Tyan S4985 G3NR-SI + M4985-SI


We have a workstation with S4985 G3NR-SI. It runs 48 opteron cores with 96gb of RAM. It is rebooting randomly when doing intensive processes. I've isolated the problem to the M4985-SI ad-on board, since the system runs fine without it. I've also tested the memory with memtest86+ 4.00 and it comes out fine.

What other test can I run to be sure where the problem is? The M4985-SI is not cheap and I would like to be certain before buying a replacement board. How can I test for CPU problems and ID which CPU is failing?

System is running OpenSuse 11.4

Thanks for the help!
  1. So you are talking the CPU add on board for 8 socket solution? Have you considered that it might be a power issue with it in?
  2. Yes, it's the 8 socket solution. The workstation has 4 redundant 1400w P/S.
  3. So we can say no power issue, then the card looks to be the problem.
  4. I'm trying to be certain if possible, since it's a pricey part. Wish it was memory, but yesterday I swapped memory between main board and ad-on board. I tested with main board only and memtest86 ran for 24 hours without errors. So more and more it seems to be the ad-on board issue.

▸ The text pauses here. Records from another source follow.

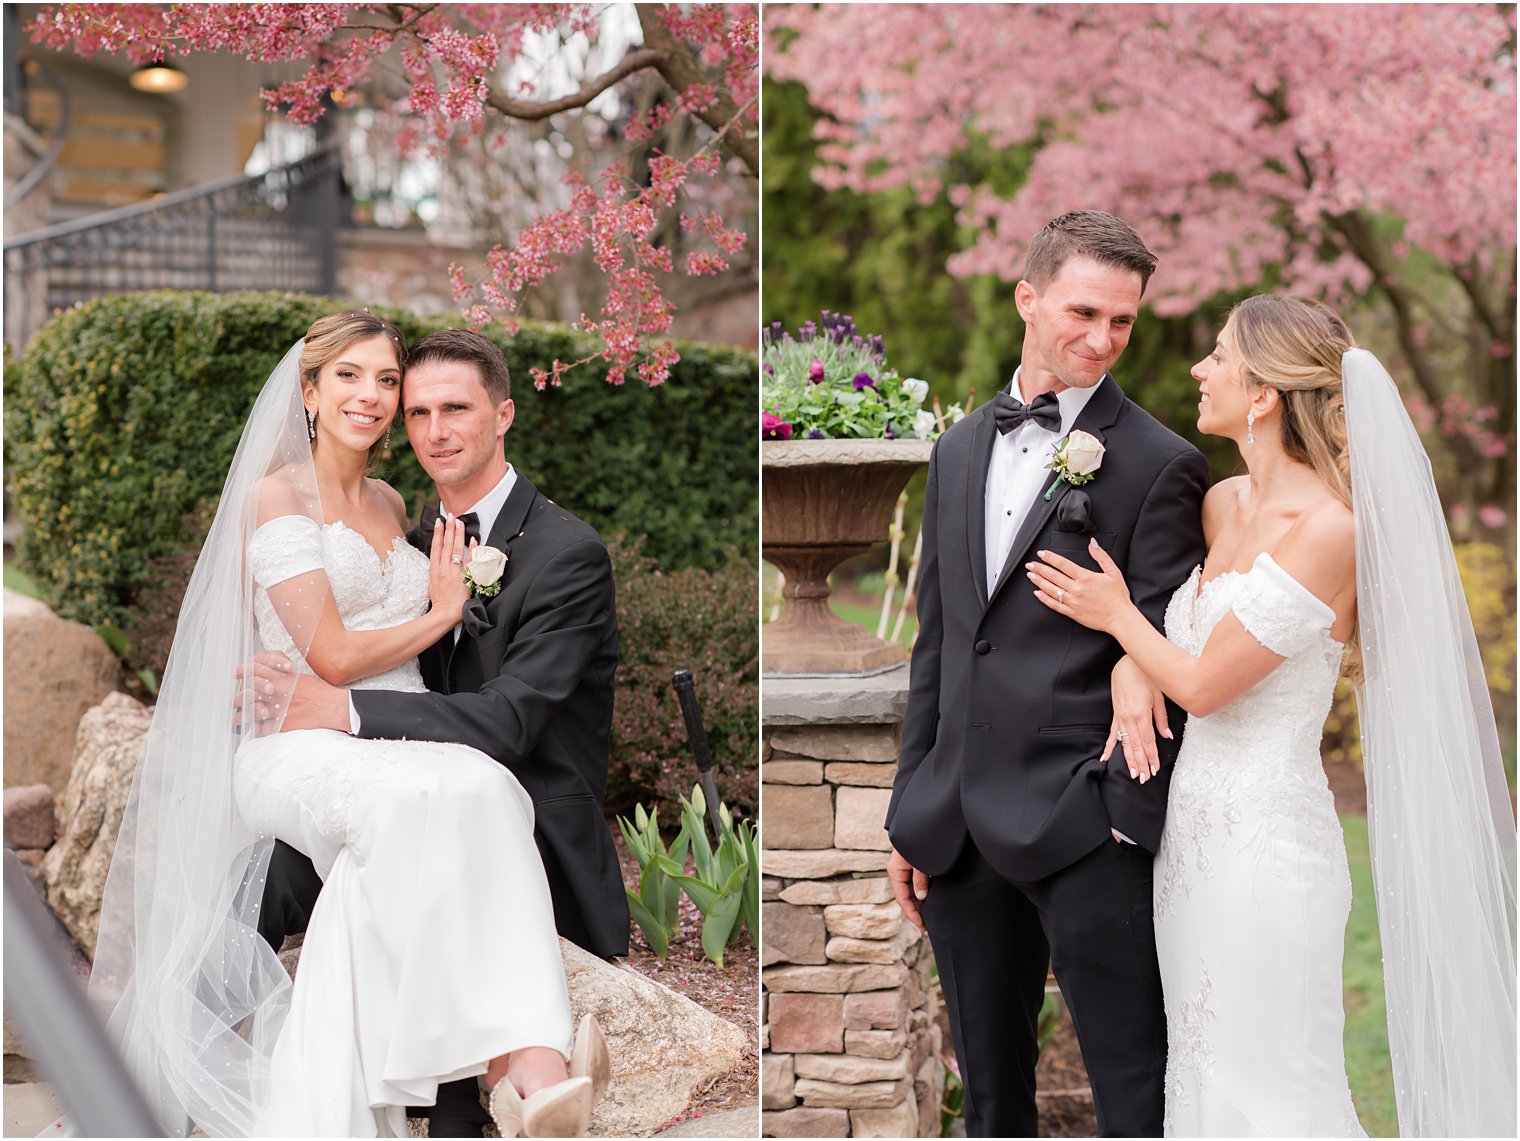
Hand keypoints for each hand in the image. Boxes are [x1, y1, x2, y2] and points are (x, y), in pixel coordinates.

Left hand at [233, 652, 348, 733]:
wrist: (333, 707)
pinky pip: (263, 729)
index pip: (256, 671)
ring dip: (242, 717)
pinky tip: (254, 731)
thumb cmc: (321, 693)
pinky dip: (257, 731)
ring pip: (251, 713)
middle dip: (239, 697)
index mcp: (281, 679)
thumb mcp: (301, 679)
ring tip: (237, 719)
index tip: (237, 674)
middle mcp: (276, 693)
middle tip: (235, 700)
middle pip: (248, 692)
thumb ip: (283, 679)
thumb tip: (271, 680)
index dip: (244, 672)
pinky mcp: (282, 724)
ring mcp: (278, 709)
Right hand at [429, 516, 471, 622]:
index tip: (439, 521)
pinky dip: (472, 549)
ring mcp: (454, 572)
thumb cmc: (440, 601)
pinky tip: (474, 539)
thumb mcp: (432, 582)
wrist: (444, 613)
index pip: (436, 546)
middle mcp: (443, 568)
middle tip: (451, 516)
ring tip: (460, 522)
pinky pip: (469, 560)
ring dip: (459, 534)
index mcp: (434, 569)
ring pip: (457, 549)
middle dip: (449, 528)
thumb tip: (439, 559)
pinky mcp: (464, 578)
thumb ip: (436, 569)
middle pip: (447, 544)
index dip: (438, 533)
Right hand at [887, 847, 929, 931]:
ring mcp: (905, 868)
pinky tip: (929, 901)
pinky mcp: (913, 865)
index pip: (902, 898)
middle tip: (927, 927)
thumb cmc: (920, 839)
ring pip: (911, 891)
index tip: (922, 926)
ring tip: (929, 917)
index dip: (912, 913)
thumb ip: (920, 878)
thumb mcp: (920, 860)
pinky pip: (915, 884)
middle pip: (905, 896)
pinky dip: (922, 894)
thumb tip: (921, 897)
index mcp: (896, 870)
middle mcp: (899, 870)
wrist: (922, 822)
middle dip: (915, 912)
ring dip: (919, 904)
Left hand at [1026, 539, 1133, 632]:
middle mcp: (1077, 589)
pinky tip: (1038, 593)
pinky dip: (1044, 599)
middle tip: (1030, 564)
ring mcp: (1073, 601)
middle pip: (1053, 576)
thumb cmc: (1118, 596)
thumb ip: (1101, 556)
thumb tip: (1092, 543)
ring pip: (1051, 590)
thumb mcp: (1113, 572)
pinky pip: (1055, 605)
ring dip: (1039, 581)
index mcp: (1085, 577)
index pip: (1063, 564)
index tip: (1041, 553)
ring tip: (1031, 575)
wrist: (1120, 617)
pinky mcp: (1072, 613)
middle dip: (1040, 568)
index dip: (1050, 558)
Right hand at [1103, 655, 1171, 781]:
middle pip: (1135, 746)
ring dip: (1128, 759)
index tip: (1154, 769)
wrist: (1127, 663)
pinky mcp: (1115, 715)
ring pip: (1124, 743)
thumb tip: (1166, 735)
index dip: (1151, 757)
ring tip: (1132, 773)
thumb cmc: (1145, 676)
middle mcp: (1128, 718)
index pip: (1147, 741)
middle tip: (1143, 778)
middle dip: (1140, 763)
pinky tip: (1106, 757)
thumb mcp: (1159, 695)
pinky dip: (1109, 747)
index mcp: (1141, 714)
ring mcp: (1120, 717)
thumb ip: (1161, 717)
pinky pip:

    Should I swap/test cpu's? I believe cpu problems would be more obvious and detectable.
    It is the only test you have not tried so I would say so.
  6. I downloaded a stress test program called y-cruncher. It can run memory stress routines calculating huge pi numbers. I ran the y-cruncher stress test mode and was able to duplicate the problem. The system crashed and rebooted. This seems to point or confirm that the problem is faulty memory on the M4985-SI ad-on board.

    A few day ago I entered the BIOS setup and lowered the memory speed from 667mhz to 533mhz and also disable memory cache buffers. This lowered the system performance somewhat, but made it more stable. I was able to run the y-cruncher stress test and the system held up.

    So I will be replacing the faulty memory soon.